The current study evaluates various characteristics of diabetes, especially the central nervous system image presentations in different stage of diabetes progression, and aims to establish an imaging evaluation system for detecting and evaluate MCI in diabetes. Benefits and limitations of this study are discussed below.

It is reported by most researchers that diabetes result in regional hypoperfusion. However, Henry Rusinek and his colleagues found that no hypoperfusion exists in diabetes group, in contrast to hypoperfusion in insulin resistant but not diabetes group [29]. Since insulin resistant is one of main mechanisms of diabetes, we are still uncertain why the perfusion data differs between the two groups.
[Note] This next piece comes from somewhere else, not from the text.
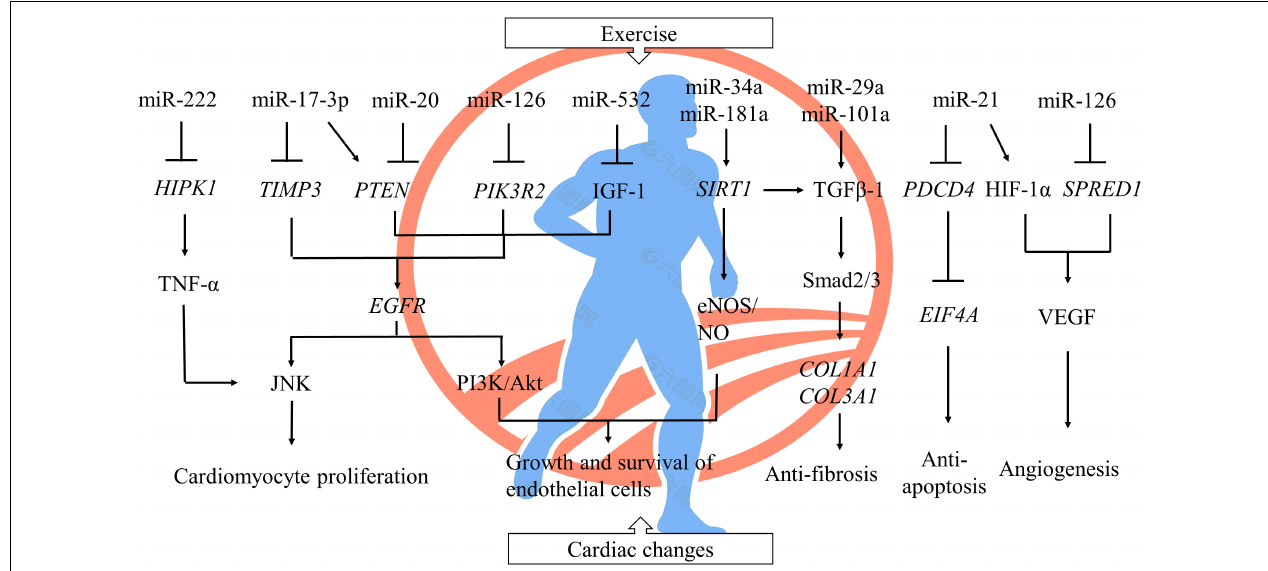
FIGURE 1 | The regulation of miRNAs to cardiac changes after exercise. A single miRNA could have thousands of target genes, and one and the same gene could also be conducted by a host of miRNAs. Exercise-induced cardiac protection involves a series of complex regulation between miRNAs and their signal pathways by inhibiting protein translation and targeting mRNA degradation. ⊥ inhibited; Gene symbols were italicized. HIPK1, homeodomain-interacting protein kinase 1; TNF- α , tumor necrosis factor α ; TIMP3 , metallopeptidase inhibitor 3; PTEN , phosphatase and tensin homolog; PIK3R2 , phosphoinositide-3-kinase regulatory subunit 2; IGF-1, insulin-like growth factor 1; EGFR , epidermal growth factor receptor; JNK, c-Jun N-terminal kinase; PI3K, phosphoinositide 3-kinase; SIRT1 , sirtuin-1; NO, nitric oxide; eNOS, endothelial nitric oxide synthase; TGF β -1, transforming growth factor β 1; COL1A1 , collagen type I alpha 1 chain; COL3A1 , collagen type III alpha 1 chain; PDCD4 , programmed cell death protein 4; EIF4A , eukaryotic translation initiation factor 4A; HIF-1 α , hypoxia inducible factor-1; SPRED1, sprouty-related protein 1; VEGF, vascular endothelial growth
The current study will follow up individual’s characteristics in various areas, especially the image presentation for not less than 3 years. Natural progression of diabetes is monitored. Reperfusion or compensation result in diabetes will be explored. We may discovery the unrevealed mechanism for the divergent between IR and diabetes group.
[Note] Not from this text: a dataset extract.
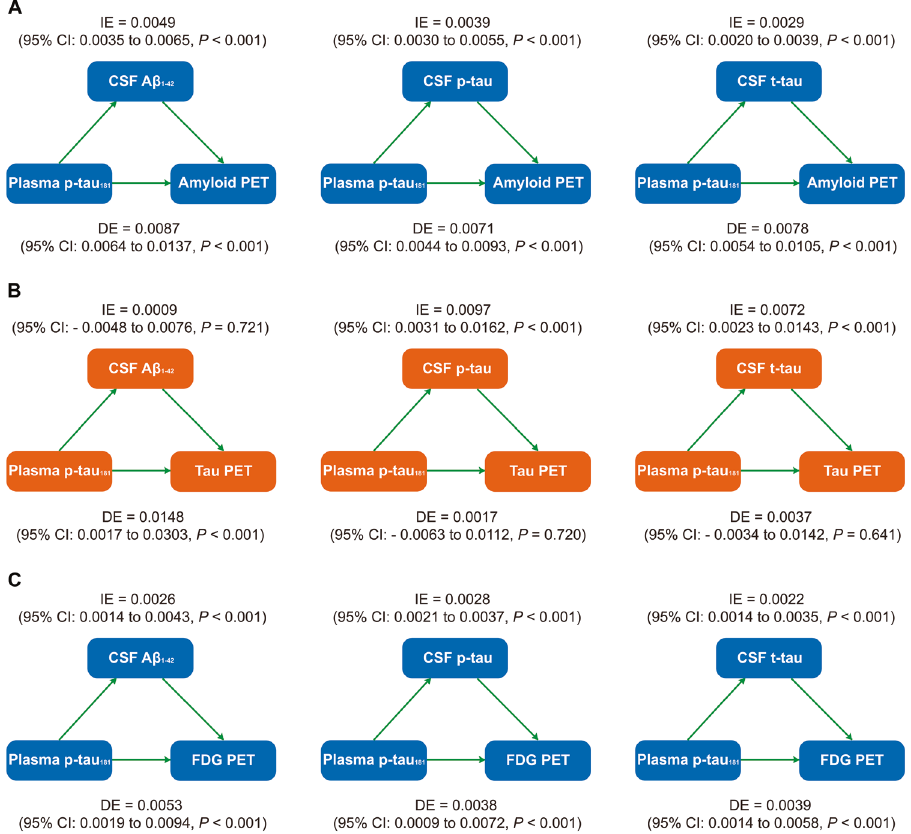
Fig. 3 Mediation analyses with brain PET uptakes as pathological outcomes. The relationships of plasma p-tau181 with brain amyloid PET uptake ( A ), tau PET uptake ( B ), and FDG PET uptake ( C ) were mediated by CSF biomarkers. IE indirect effect, DE direct effect.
Structure changes are common in advanced T2DM. It may also exist at prediabetes stage. The volume changes should be used to be one of the covariant to prevent its effect to signal intensity. In current study, we take cerebral ventricle volume, which may represent the structure changes of the whole brain, as a covariant. DKI reveals the non-Gaussian characteristics of gray and white matter [31]. Imaging reports of this respect in diabetes are limited. We undergo the examination of DKI, instead of DTI to explore the real world of microstructure.

Various imaging researches of diabetes have been reported. Most of them are studies of one or two protocols. In our study, multi-modal sequences will be conducted and analyzed at the same time. It may be revealed which one or combined protocols may express the highest area under curve by drawing ROC curve. Corresponding sensitivity and specificity are calculated, and then we will get the cutoff values to diagnose MCI.

MoCA is verified to be a valid scale for MCI in diabetes in China [32]. Different dimensions scores of MoCA will be calculated and analyzed together with imaging presentations. Therefore, we may detect the functional node for different cognitive dimensions. The association may help to speculate prognosis. The neuropsychological test battery comprises another four scales. They test the condition of cognition, affection and life style. Different cognitive-related circuits overlap and interact significantly. Therefore, affective and life style state evaluation is necessary for matching the changes of cerebral functional imaging presentations.

Treatment strategies vary significantly. According to our preliminary experiment, patients took metformin either alone or in combination with other drugs. Some of the diabetes went on insulin treatment. Part of the prediabetes group took statin-related drugs. Antihypertensive drugs were also taken by some individuals to control their blood pressure. Medications related to cardiovascular disease affect cerebral perfusion significantly [27], and they may play a role in neuronal plasticity as well [26]. In the current study, we have not taken medication therapies as covariant for some practice and ethics issues. The reliability of results may be affected by the disaccord of medication therapies.

Future studies should focus on comparing the imaging characteristics between MCI converted group and no converted group. Gene type may serve as a control condition. Other techniques such as using MRS for the metabolic data could be useful and should be evaluated as well. The consistency of therapeutic regimen should also be guaranteed.